Problem requirements: Below is a block of records; return all of them exactly, but without the images.

-=-=-

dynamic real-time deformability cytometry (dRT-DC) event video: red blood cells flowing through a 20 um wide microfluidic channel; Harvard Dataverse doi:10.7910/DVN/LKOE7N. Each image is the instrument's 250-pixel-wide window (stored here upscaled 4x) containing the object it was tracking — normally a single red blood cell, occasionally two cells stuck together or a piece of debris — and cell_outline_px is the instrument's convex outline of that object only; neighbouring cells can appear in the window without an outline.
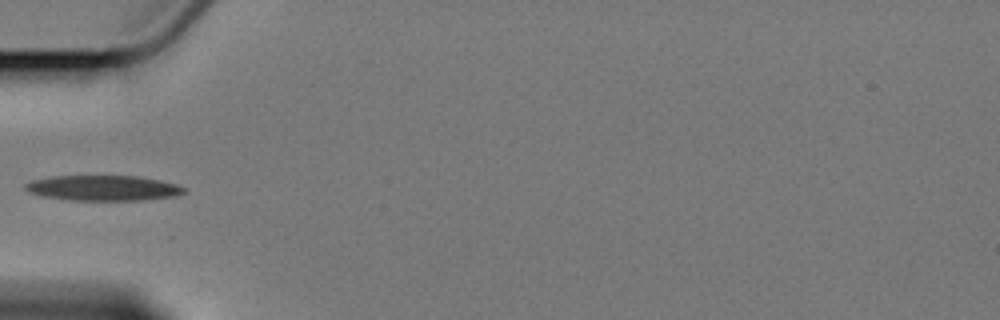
{"species": "Egyptian fruit bat (a non-hibernating species)", "species_latin": "Rousettus aegyptiacus", "temperature_condition": "cold", "stored_images_in_passage": 13, "camera_frame_rate_fps": 3000, "um_per_image_px": 0.085, "animal": {"sex": "female"}, "frame": {"image": 1, "passage_image": 4, "time_ms": 5.0, "image_size_px": [1000, 320], "cell_outline_px": [[184, 192], [176, 196], [144, 200], [68, 200], [44, 196], [28, 192], [24, 188], [24, 184], [32, 180], [48, 176], [140, 176], [160, 180], [176, 184], [184, 188]], "centroid_in_image_um": [8.74, 15.98], "position_along_channel_um": 76.3, "area_um2": 23.47}}
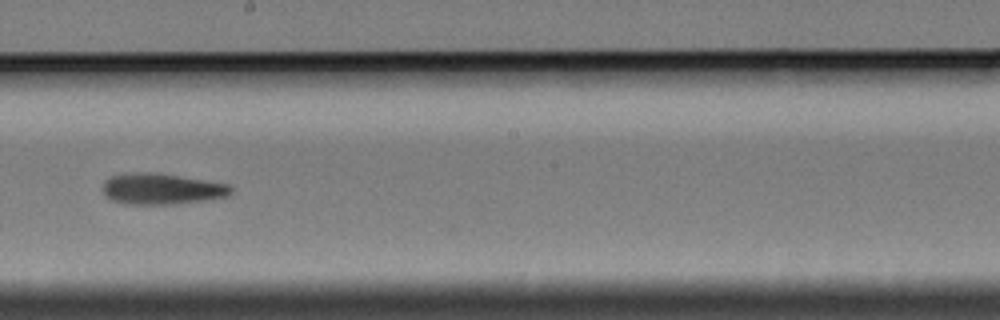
{"frame": {"image": 2, "passage_image": 8, "time_ms": 9.667, "image_size_px": [1000, 320], "cell_outline_px": [[232, 192], [228, 196], [204, 200], [172, 204], [124, 204], [112, 200], [104, 192], [104, 180], [108, 176], [136, 172], [152, 172], [204, 180], [228, 184], [232, 188]], "centroid_in_image_um": [13.72, 16.05], "position_along_channel_um": 234.5, "area_um2": 22.95}}
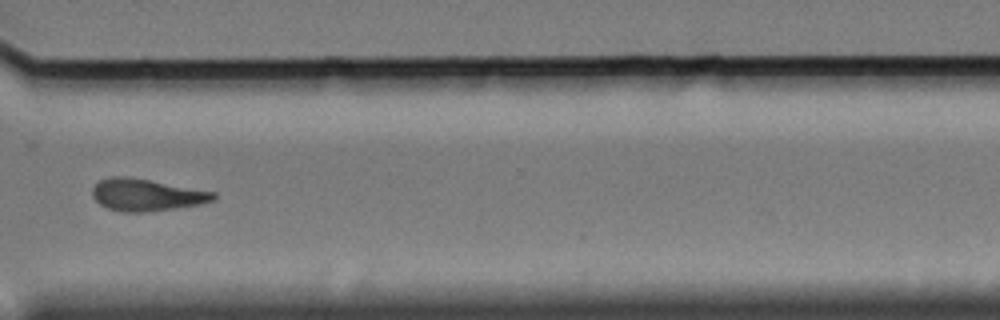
{"frame": {"image": 3, "passage_image": 11, "time_ms": 13.333, "image_size_px": [1000, 320], "cell_outline_px": [[216, 196], [212, 200], [200, 204], [148, 212], [120, 212], [108, 208], [100, 204], [92, 196], [92, 188], [100, 180], [112, 176], [120, 176], [148, 180], [216, 192]], "centroid_in_image_um": [12.42, 16.57], "position_along_channel_um": 358.2, "area_um2": 22.31}, "authors_computed_cell_mechanics": {"area_um2": 22.9466, "velocity_mm_per_s": 3.3864, "shape_relaxation_time_tau1_ms": 3.6209, "shape_relaxation_time_tau2_ms": null, "deformation_change_tau1": 0.1438, "deformation_change_tau2": null}}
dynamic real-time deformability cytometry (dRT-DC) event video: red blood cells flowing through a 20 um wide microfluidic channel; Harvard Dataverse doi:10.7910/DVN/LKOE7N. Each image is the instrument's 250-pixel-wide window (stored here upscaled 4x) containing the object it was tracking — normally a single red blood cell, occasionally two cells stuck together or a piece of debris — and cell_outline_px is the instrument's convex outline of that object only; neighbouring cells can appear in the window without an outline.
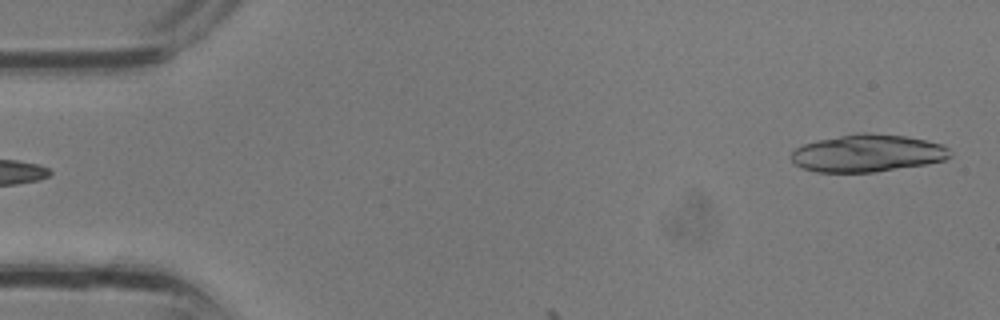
{"species": "common noctule bat (a hibernating species)", "species_latin": "Nyctalus noctula", "temperature_condition": "room temperature", "stored_images_in_passage": 3, "camera_frame_rate_fps": 3000, "um_per_image_px": 0.085, "animal": {"sex": "male", "body_mass_g": 13.3}, "frame": {"image": 1, "passage_image": 3, "time_ms": 0.667, "image_size_px": [1000, 320], "cell_outline_px": [[952, 156], [944, 160], [928, 164], [876, 172], [816, 172], [800, 168], [792, 160], [792, 152], [796, 148], [804, 144], [820, 140], [856, 132], [868, 132], [904, 136], [944, 144], [952, 152]], "centroid_in_image_um": [73.77, 13.03], "position_along_channel_um": 11.2, "area_um2": 34.8}}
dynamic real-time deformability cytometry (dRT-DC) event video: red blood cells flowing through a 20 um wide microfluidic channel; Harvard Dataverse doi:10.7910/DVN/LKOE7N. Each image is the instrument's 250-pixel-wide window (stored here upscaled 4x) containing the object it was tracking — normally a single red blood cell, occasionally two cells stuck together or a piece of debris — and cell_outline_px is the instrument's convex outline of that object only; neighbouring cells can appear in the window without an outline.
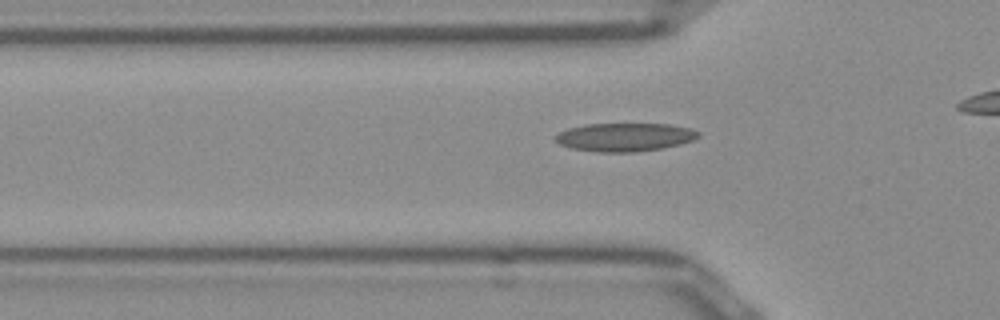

-=-=-

Solved exercise:
dynamic real-time deformability cytometry (dRT-DC) event video: red blood cells flowing through a 20 um wide microfluidic channel; Harvard Dataverse doi:10.7910/DVN/LKOE7N. Each image is the instrument's 250-pixel-wide window (stored here upscaled 4x) containing the object it was tracking — normally a single red blood cell, occasionally two cells stuck together or a piece of debris — and cell_outline_px is the instrument's convex outline of that object only; neighbouring cells can appear in the window without an outline.
{"species": "Egyptian fruit bat (a non-hibernating species)", "species_latin": "Rousettus aegyptiacus", "temperature_condition": "cold", "stored_images_in_passage": 13, "camera_frame_rate_fps": 3000, "um_per_image_px": 0.085, "animal": {"sex": "female"}, "frame": {"image": 1, "passage_image": 4, "time_ms": 5.0, "image_size_px": [1000, 320], "cell_outline_px": [[184, 192], [176, 196], [144, 200], [68, 200], [44, 196], [28, 192], [24, 188], [24, 184], [32, 180], [48, 176], [140, 176], [160, 180], [176, 184], [184, 188]], "centroid_in_image_um": [8.74, 15.98], "position_along_channel_um": 76.3, "area_um2": 23.47}}
{"frame": {"image": 2, "passage_image": 8, "time_ms": 9.667, "image_size_px": [1000, 320], "cell_outline_px": [[232, 192], [228, 196], [204, 200], [172, 204], [124, 204], [112, 200], [104, 192], [104, 180], [108, 176], [136, 172], [152, 172], [204, 180], [228, 184], [232, 188]], "centroid_in_image_um": [13.72, 16.05], "position_along_channel_um": 234.5, "area_um2": 22.95}}
{"frame": {"image": 3, "passage_image": 11, "time_ms": 13.333, "image_size_px": [1000, 320], "cell_outline_px": [[216, 196], [212, 200], [200, 204], [148, 212], [120, 212], [108, 208], [100, 204], [92, 196], [92, 188], [100, 180], [112, 176], [120, 176], [148, 180], [216, 192]], "centroid_in_image_um": [12.42, 16.57], "position_along_channel_um": 358.2, "area_um2": 22.31}, "authors_computed_cell_mechanics": {"area_um2": 22.9466, "velocity_mm_per_s": 3.3864, "shape_relaxation_time_tau1_ms": 3.6209, "shape_relaxation_time_tau2_ms": null, "deformation_change_tau1": 0.1438, "deformation_change_tau2": null}}
dynamic real-time deformability cytometry (dRT-DC) event video: red blood cells flowing through a 20 um wide microfluidic channel; Harvard Dataverse doi:10.7910/DVN/LKOE7N. Each image is the instrument's 250-pixel-wide window (stored here upscaled 4x) containing the object it was tracking — normally a single red blood cell, occasionally two cells stuck together or a piece of debris — and cell_outline_px is the instrument's convex outline of that object only; neighbouring cells can appear in the window without an outline.
{"species": "common noctule bat (a hibernating species)", "species_latin": "Nyctalus noctula", "temperature_condition": "room temperature", "stored_images_in_passage": 3, "camera_frame_rate_fps": 3000, "um_per_image_px": 0.085, "animal": {"sex": "male", "body_mass_g": 13.3}, "frame": {"image": 1, "passage_image": 3, "time_ms": 0.667, "image_size_px": [1000, 320], "cell_outline_px": [[952, 156], [944, 160], [928, 164], [876, 172], [816, 172], [800, 168], [792, 160], [792, 152], [796, 148], [804, 144], [820, 140], [856, 132], [868, 132], [904, 136], [944, 144], [952, 152]], "centroid_in_image_um": [73.77, 13.03], "position_along_channel_um": 11.2, "area_um2": 34.8}}
dynamic real-time deformability cytometry (dRT-DC) event video: red blood cells flowing through a 20 um wide microfluidic channel; Harvard Dataverse doi:10.7910/DVN/LKOE7N. Each image is the instrument's 250-pixel-wide window (stored here upscaled 4x) containing the object it was tracking — normally a single red blood cell, occasionally two cells stuck together or a piece of debris — and cell_outline_px is the instrument's convex outline of that object only; neighbouring cells can appear in the window without an outline.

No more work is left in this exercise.